Records for processing –
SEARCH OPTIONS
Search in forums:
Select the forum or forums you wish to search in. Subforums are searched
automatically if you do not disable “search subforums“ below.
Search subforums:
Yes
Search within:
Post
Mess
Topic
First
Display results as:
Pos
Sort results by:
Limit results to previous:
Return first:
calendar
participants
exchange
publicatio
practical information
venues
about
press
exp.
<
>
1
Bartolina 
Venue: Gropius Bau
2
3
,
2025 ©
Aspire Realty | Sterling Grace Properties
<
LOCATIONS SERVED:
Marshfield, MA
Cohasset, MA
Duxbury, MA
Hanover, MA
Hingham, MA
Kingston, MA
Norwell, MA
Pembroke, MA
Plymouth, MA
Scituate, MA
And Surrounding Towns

--

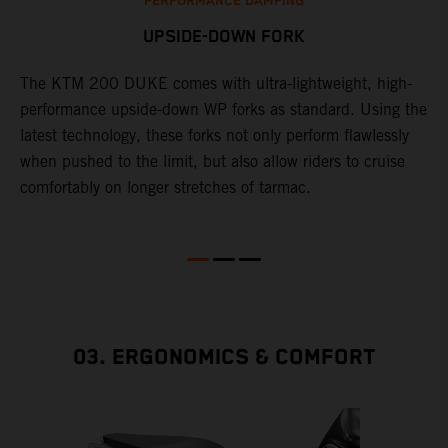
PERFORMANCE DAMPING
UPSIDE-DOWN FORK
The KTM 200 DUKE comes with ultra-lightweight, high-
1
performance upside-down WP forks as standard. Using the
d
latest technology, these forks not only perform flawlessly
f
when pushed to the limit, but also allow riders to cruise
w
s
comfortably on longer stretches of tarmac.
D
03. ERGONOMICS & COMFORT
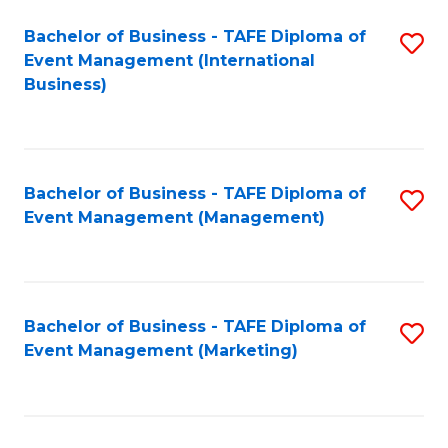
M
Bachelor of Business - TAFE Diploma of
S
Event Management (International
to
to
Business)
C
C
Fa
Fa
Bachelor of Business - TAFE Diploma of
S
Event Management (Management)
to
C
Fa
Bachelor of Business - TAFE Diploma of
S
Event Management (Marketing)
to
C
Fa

...

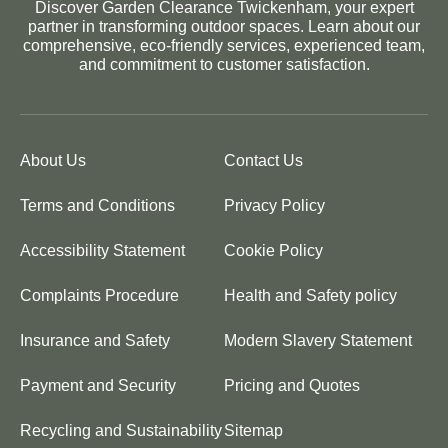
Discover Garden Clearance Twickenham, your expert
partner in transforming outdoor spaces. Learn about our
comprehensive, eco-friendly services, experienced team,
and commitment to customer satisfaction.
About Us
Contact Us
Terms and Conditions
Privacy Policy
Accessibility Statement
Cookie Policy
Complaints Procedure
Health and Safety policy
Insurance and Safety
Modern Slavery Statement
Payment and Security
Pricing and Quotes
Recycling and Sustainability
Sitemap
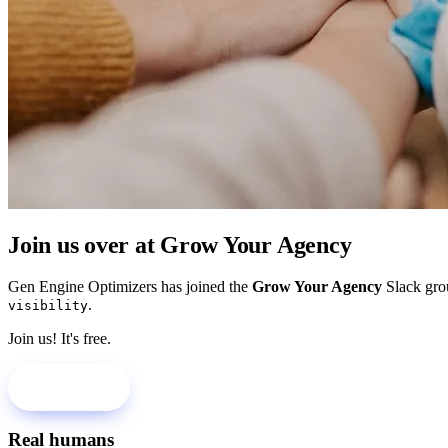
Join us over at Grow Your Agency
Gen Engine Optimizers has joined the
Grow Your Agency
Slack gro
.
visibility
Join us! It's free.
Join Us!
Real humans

Work instructions –
Could you write out, exactly as they stand, only the lines above that begin at the line with "SEARCH OPTIONS" and stop after the line with "practical information"?

Solution –
SEARCH OPTIONS
Search in forums:
Select the forum or forums you wish to search in. Subforums are searched
automatically if you do not disable “search subforums“ below.
Search subforums:
Yes
Search within:
Post
Mess
Topic
First
Display results as:
Pos
Sort results by:
Limit results to previous:
Return first:
calendar
participants
exchange
publicatio
practical information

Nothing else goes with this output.